PromptHub Protocol

🛠️PromptHub Core Protocol

The PromptHub Core Protocol serves as the semantic and operational backbone for the entire ecosystem. It provides a standardized, extensible, and cryptographically verifiable infrastructure that governs how prompts are created, versioned, executed, composed, and monetized.

1. Protocol Architecture⚙️

At the heart of PromptHub lies an interconnected system of contracts, schema definitions, and modular execution logic. The protocol consists of the following integrated components:

  • PromptDSL: A declarative language to formally define prompt structures with semantic parameters, data bindings, input/output formats, dependencies, and reuse references.

  • PromptModule: A standardized interface for registering prompts as executable units. Each module declares input schemas, metadata, logic templates, and execution bindings.

  • PromptVault: A Solana-based registry for immutable versioned prompts.

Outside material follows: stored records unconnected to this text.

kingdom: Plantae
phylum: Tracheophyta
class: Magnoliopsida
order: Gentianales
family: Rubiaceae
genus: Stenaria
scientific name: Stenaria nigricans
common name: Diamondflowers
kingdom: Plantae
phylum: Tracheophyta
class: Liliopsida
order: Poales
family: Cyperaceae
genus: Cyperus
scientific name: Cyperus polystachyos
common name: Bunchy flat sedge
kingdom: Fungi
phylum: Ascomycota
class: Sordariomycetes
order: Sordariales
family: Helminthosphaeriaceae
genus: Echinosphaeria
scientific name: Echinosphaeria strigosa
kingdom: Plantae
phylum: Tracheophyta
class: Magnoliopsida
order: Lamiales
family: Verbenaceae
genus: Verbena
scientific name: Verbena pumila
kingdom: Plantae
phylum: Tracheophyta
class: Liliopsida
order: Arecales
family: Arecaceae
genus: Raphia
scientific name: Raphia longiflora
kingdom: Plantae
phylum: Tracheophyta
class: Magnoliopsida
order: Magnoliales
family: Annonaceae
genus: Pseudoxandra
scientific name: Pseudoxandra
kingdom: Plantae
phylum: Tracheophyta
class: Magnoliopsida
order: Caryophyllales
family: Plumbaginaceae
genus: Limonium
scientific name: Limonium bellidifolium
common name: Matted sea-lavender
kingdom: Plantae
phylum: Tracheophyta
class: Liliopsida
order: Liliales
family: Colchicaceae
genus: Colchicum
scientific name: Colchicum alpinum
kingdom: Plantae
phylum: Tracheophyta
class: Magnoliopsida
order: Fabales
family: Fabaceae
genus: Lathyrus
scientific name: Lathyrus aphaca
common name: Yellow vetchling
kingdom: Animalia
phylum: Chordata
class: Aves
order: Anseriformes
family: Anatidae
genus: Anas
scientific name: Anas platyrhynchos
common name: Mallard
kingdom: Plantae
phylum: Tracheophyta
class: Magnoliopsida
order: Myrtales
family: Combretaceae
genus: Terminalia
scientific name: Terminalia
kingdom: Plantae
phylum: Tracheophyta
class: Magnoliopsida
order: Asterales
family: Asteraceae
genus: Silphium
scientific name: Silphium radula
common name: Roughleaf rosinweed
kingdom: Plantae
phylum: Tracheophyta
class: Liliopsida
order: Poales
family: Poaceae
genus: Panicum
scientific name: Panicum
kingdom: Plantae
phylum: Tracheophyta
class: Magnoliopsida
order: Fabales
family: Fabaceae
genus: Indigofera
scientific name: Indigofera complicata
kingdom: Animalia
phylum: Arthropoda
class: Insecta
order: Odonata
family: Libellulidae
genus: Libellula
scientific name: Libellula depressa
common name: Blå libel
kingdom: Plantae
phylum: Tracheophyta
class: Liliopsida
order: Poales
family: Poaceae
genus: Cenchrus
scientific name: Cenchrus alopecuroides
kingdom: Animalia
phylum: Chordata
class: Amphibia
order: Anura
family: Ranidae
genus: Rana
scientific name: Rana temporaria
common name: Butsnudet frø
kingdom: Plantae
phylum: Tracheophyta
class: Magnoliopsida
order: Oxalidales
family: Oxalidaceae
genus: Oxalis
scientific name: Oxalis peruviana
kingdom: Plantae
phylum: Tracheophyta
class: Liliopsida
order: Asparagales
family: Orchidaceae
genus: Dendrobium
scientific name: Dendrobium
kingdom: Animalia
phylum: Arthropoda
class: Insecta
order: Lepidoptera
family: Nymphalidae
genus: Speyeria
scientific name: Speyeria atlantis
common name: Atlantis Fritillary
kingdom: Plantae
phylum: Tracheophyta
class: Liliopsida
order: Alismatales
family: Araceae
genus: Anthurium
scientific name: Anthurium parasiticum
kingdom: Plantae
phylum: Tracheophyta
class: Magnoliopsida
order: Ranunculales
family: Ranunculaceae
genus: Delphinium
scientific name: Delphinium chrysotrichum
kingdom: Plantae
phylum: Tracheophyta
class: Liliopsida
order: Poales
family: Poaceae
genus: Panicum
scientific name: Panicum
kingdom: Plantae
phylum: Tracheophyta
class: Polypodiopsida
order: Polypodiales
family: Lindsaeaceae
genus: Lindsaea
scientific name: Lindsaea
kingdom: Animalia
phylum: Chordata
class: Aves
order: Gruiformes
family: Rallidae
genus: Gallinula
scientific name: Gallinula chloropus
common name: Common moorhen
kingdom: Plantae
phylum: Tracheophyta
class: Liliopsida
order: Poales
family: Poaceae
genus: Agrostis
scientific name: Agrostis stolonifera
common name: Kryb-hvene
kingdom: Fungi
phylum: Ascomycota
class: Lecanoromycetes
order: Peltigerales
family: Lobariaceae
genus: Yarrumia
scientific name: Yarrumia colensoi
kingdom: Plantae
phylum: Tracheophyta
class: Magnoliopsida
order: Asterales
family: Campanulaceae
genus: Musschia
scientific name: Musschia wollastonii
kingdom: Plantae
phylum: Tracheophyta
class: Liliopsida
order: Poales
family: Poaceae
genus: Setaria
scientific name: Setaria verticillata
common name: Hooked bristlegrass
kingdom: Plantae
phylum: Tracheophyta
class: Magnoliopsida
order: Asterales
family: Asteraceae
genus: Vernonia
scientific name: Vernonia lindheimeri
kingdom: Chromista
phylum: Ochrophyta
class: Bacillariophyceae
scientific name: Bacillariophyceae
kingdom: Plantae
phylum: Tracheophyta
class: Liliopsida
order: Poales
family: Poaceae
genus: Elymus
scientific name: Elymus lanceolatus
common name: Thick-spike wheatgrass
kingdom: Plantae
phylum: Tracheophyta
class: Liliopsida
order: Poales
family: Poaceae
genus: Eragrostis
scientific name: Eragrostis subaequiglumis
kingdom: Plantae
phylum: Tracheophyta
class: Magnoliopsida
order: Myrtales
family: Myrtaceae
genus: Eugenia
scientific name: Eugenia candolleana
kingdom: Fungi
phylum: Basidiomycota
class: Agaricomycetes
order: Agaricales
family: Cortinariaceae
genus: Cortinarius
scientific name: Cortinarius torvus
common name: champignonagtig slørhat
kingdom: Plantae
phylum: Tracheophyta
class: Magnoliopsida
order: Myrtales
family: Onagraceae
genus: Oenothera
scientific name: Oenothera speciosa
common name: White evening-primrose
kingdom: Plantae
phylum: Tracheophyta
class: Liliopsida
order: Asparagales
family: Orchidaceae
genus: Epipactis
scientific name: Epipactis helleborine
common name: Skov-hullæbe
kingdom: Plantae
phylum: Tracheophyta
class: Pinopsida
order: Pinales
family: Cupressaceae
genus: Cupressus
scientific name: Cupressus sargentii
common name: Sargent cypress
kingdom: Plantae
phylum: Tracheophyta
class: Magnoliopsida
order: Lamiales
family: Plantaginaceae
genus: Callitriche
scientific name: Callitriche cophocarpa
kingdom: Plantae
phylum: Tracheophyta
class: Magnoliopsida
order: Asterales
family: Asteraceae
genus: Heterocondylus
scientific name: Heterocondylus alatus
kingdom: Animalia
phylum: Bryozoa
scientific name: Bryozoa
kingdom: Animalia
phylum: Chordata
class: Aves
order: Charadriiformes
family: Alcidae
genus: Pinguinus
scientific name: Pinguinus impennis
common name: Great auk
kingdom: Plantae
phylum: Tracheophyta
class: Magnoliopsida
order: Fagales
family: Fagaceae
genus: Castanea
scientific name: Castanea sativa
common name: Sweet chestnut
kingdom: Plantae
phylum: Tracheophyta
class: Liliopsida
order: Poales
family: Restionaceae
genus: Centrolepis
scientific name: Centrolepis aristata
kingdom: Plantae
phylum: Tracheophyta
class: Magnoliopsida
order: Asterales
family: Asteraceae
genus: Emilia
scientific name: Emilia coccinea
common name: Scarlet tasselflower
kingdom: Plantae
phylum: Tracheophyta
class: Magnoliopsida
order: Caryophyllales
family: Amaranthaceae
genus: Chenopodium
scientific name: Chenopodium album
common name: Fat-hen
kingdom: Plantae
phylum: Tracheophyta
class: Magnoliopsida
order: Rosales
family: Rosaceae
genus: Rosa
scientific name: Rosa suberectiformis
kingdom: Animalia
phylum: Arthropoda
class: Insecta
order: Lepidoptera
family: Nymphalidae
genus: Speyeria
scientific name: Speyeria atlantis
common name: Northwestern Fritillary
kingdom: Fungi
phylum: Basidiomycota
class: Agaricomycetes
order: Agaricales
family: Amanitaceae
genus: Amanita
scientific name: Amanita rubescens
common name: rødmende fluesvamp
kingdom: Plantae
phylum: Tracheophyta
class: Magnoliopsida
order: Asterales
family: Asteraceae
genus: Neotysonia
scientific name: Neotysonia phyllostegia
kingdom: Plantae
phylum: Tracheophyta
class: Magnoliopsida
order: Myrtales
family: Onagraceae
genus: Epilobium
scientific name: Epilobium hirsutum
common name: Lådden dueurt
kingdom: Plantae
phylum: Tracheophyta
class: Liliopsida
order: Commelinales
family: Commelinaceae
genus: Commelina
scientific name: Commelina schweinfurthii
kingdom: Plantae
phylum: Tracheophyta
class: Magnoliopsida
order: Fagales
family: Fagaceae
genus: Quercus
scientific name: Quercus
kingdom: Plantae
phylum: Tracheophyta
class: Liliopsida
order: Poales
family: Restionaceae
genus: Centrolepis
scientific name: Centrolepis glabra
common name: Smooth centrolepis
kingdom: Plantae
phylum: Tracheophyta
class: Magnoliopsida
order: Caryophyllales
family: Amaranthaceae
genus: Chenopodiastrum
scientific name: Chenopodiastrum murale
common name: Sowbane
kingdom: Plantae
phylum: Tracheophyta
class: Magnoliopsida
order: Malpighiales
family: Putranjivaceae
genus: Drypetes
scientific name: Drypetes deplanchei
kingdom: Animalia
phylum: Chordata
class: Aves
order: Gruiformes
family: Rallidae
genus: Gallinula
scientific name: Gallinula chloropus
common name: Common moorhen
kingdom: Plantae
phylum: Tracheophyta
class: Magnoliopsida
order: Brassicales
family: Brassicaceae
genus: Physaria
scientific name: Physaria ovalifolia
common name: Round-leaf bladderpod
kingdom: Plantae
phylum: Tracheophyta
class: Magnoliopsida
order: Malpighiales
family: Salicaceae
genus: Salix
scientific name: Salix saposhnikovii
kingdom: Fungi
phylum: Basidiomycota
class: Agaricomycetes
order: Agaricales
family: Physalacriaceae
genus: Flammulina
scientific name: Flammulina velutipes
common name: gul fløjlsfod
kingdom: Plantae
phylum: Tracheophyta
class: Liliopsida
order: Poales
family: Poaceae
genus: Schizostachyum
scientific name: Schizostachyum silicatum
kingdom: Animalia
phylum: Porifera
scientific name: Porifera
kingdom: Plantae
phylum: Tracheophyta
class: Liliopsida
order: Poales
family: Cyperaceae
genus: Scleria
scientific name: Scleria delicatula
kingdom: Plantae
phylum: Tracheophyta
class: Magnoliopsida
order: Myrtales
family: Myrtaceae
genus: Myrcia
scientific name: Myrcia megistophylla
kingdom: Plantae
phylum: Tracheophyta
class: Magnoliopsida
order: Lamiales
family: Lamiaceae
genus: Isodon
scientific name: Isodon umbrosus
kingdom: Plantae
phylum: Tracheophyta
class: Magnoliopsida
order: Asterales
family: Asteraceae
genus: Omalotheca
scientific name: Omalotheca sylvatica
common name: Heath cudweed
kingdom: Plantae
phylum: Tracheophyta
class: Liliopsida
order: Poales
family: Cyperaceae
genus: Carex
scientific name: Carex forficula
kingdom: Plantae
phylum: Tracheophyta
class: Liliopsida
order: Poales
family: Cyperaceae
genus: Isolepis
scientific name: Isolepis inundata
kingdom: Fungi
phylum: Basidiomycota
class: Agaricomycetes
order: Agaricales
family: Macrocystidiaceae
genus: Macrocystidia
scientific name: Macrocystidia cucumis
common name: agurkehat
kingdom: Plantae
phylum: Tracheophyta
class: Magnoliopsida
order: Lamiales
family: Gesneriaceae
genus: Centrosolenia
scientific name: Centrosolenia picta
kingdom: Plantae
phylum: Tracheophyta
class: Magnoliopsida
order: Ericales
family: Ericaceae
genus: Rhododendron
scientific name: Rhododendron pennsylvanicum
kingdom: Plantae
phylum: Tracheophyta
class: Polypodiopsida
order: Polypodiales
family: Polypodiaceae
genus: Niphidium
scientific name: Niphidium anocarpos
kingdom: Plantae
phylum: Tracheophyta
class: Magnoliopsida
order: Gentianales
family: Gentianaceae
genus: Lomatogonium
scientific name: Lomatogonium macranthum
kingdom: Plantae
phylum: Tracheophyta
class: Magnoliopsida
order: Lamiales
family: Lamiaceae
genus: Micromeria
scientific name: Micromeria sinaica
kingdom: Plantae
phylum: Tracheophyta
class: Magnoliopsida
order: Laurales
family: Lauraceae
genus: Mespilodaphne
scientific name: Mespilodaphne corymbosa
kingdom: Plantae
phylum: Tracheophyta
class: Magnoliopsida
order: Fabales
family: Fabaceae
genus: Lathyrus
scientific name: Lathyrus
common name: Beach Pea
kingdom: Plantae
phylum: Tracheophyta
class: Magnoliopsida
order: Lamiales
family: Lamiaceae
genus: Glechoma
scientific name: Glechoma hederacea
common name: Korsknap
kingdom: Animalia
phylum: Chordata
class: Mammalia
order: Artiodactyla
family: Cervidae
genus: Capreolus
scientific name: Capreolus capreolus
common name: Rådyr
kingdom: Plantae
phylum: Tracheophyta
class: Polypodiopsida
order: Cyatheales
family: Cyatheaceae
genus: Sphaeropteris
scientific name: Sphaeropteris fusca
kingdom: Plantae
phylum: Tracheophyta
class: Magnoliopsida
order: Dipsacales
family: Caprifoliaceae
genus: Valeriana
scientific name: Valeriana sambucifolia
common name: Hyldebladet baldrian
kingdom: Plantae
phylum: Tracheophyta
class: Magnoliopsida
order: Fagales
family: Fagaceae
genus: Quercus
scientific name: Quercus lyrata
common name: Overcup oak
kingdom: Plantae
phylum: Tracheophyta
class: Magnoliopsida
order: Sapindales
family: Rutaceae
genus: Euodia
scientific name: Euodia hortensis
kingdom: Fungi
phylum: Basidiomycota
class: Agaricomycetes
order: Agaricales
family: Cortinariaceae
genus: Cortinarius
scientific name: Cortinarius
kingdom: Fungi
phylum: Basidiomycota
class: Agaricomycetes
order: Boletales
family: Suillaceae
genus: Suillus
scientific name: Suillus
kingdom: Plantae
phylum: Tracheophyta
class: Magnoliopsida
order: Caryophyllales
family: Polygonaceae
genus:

Vault stores prompt metadata, licenses, access restrictions, and links to IPFS content.

  • PromptSig: A signature protocol that hashes input-output pairs, timestamp data, and user identity into a tamper-proof execution log for every invocation.

  • PromptRouter: A contextual router for semantic prompt lookup, enabling agents to resolve modules based on input intents, domain tags, or routing rules.

  • PromptDAG: A DAG engine that enables the composition of multi-prompt execution graphs, with built-in flow logic, subgraphs, and parameter propagation.

2. Prompt Lifecycle

Each prompt passes through the following stages:

  1. Creation: Authored in PromptDSL with defined metadata and parameters.

  2. Versioning: Signed and published to PromptVault via Anchor smart contract.

  3. Tokenization: Optionally minted as PromptNFT or SPL asset with license terms.

  4. Invocation: Triggered by an agent/module using standardized model interface calls.

  5. Execution: Runtime context binds parameters, executes template, and returns output.

  6. Logging: PromptSig records the signed trace of execution.

  7. Attribution: Royalties are distributed to the prompt author or license holder.

3. Execution Semantics

The protocol supports both local and remote execution modes:

  • Local: Agent executes PromptDSL natively (e.g. inside LangChain-compatible runtime).

  • Remote: Prompt is executed via PromptRouter → Contract → Trusted Runtime (e.g. AWS Lambda, FastAPI, Edge runtime).

Each execution context ensures determinism, reproducibility, and auditable outputs. Prompt outputs may be textual, structured (e.g. JSON), or embedded sub-modules.

4. Governance Integration

All protocol-level changes are governed via PromptDAO:

  • Prompt registration, deletion, staking, and certification require community votes.

  • Proposal lifecycle supports staged upgrades, module deprecation, and fee adjustment.

  • DAO treasury supports grants for ecosystem prompt authors and validators.

PromptHub's core protocol ensures that prompts are no longer isolated instructions, but are treated as trusted, programmable, ownable software modules—paving the way for a decentralized AI coordination layer.